一方のオチルさんは、3回戦で強豪・鳥取城北の選手と相対。過去の稽古で勝利した相手だったが「足が止まってしまった」と立ち合いで勢いをそがれると、巧みにいなされ、前のめりに手を着いてしまう。得意とする四つからの投げを繰り出すことなく敗れ、「自分の相撲を取れなかった」と絞り出した。
土俵に立てずとも絆を見せた主将
「悔しい」と声をそろえる2人のそばで、唇をかむジャージ姿があった。奥知久さん(3年)、2人にとって唯一の同期であり、チームをまとめた主将だ。

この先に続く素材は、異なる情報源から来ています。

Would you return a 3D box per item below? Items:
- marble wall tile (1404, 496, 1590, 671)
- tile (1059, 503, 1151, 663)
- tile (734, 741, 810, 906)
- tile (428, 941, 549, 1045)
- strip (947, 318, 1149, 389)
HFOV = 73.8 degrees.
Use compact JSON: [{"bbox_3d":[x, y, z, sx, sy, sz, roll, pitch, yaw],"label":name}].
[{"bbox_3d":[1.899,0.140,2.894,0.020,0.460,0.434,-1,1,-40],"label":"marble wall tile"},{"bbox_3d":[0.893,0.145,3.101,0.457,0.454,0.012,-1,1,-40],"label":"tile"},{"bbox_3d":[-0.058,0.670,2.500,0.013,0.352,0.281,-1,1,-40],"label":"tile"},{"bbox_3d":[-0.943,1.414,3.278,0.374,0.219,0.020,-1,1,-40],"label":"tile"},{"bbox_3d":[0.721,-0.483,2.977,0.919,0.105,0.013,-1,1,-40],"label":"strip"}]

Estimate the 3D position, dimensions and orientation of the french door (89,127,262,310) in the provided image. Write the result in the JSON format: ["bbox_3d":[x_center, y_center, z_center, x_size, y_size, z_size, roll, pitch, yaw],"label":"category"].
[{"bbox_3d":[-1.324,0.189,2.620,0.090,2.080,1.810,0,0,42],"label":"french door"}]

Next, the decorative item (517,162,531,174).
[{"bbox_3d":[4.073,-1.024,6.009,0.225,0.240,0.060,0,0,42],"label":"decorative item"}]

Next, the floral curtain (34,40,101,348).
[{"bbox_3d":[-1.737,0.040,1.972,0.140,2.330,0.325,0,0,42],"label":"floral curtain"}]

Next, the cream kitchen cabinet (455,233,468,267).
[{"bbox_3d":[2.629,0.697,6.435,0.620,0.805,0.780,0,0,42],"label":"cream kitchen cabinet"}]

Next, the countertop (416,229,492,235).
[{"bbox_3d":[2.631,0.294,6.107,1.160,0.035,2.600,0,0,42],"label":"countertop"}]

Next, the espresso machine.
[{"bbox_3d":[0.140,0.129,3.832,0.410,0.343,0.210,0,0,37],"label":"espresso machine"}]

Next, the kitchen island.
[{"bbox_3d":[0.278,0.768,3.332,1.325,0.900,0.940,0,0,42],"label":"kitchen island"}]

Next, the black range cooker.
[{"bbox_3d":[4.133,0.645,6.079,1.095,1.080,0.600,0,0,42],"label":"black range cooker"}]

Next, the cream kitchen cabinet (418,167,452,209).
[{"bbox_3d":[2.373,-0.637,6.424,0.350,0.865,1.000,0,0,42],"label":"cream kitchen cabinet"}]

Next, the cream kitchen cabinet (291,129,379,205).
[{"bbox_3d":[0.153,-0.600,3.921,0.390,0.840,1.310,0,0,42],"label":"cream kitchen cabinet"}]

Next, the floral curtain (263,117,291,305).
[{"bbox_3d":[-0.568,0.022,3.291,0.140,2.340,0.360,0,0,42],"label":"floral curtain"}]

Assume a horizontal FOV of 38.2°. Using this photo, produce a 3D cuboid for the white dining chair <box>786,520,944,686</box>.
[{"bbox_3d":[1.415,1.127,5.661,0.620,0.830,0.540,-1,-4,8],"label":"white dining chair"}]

コロナ禍の中で同大会の開催が決定したのは11月。神奈川では予選をせず、過去の戦績で出場者が選抜された。奥さんは力を試すことすら許されず、一度も土俵に上がることなく高校ラストイヤーを終えていたのだ。「日々の積み重ねが甘かったということ。でも2人は先に進んでいて…戦うことすらできないのはやるせない」。主将なのに、背中を追うだけの自分に、焦りと情けなさを感じていたという。
それでも、3年間苦楽を共にした3人だけの同期。「あいつらが勝つ姿を見届け、一緒に喜びたい」と帰省を取りやめ、サポート役を志願し、アップ中も緊張をほぐそうと声を掛け続けた。言葉が通じなかった当時から懸命に寄り添い続けた奥さんを2人は心から信頼し、「一緒にいてくれて力になった」。揃いのまわし姿で土俵に立つことは叶わなかったが、敗北の悔しさも最後まで共有した。
3年間の思い出を問うと、「みんなで掴んだ初めての全国団体のメダル」とムンクさんが挙げれば、オチルさんは「いつもの稽古」と静かに答える。「誰一人欠けることなく、心折れずにやり切ったことが誇りです」(奥さん)。今後3人とも相撲を続けるというが、指導者やプロ入りなど目指す道は異なる。「今日の負けを力に変えたい」(ムンクさん)、「足りないものを見つめ精進したい」(オチルさん)と決意を新たにした元日。別れの春を前に、奥さんは「ここからまた頑張って、いつか日本一を獲って再会し、笑い合いたい。それが夢です」と前を向いた。